My son Luke has autism, but his most crippling deficiency is the absence of an innate sense of time. Without it, he lives life suspended in a purgatory of directionless inertia. And that’s exactly our national condition right now. Without leadership we are adrift, each defining this problem in line with the scraps of information they lift from whatever news sources they depend on; that’s a recipe for a health catastrophe. Near four more months of the same is an eternity, with thousands of deaths, and much worse, societal indifference to them a certainty.
At Gooch’s Beach everyone simply wishes things were over, and with nobody in central authority advising them when that may be and what we all need to do to make it happen, too many will just pretend the worst has passed and proceed accordingly. Meanwhile, as Trumpie minions governing Florida, Texas, Arkansas, Arizona, Alabama, South Carolina etc. pander to the lowest civic common denominator, literally pretending their states aren’t blowing up around them, America hurdles toward 100K infections per day. When you can’t muster the will to order people to wear masks, leadership is the last thing you care to offer. We are on our own, and we’re not up to the task. And thousands are going to die unnecessarily because of that.

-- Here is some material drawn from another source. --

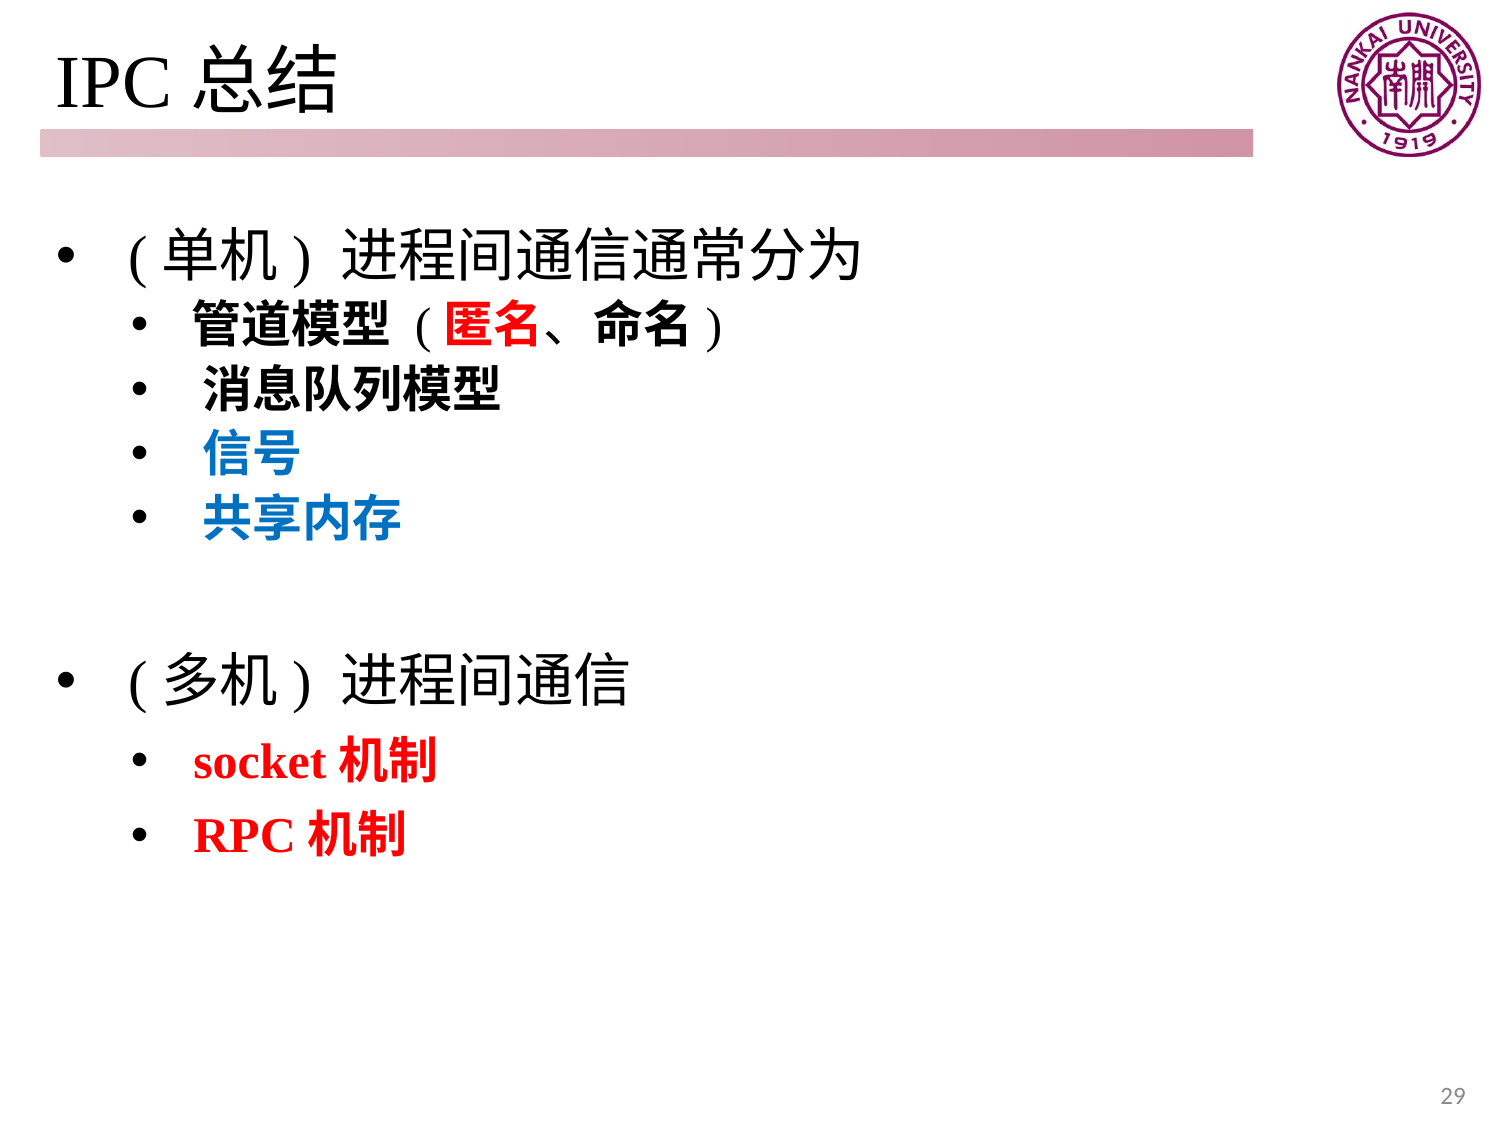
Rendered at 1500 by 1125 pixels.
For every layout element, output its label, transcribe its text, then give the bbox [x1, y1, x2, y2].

Seventy years ago. once convinced of an emerging preeminent threat, America became affixed to whatever our national leaders required for addressing it, regardless of cost. It led to the early deaths of thousands of American boys. Now a far more direct danger is here, throughout our land and killing us day in and day out, but without leadership millions make believe it is too much ado about not enough of anything. Kennan would have been pissed. BC
True and beyond scary BC. My wife and I, along with a bunch of family, are about to spend two weeks at two different cabins in downeast Maine – Dennysville and Perry. We are getting tested beforehand and will be quarantined until we get the results. It amazes me how many people believe this president and the constant lies he spews. It’s obvious to anyone with half a brain that his only goal is to get re-elected by lying constantly and pretending everything is fine, no matter how many lives are lost. And the republicans who are too cowardly to speak against him because they might lose their jobs are just as guilty as trump. Trump obviously believes the old adage, tell a lie, tell it convincingly, and tell it over and over until people believe it’s true. Disgusting and shameful. Fortunately, we’re watching him coming apart at the seams like seeing a plane slowly crashing as even some republicans and more and more of the “let’s try something different” trump voters realize the mistake they made.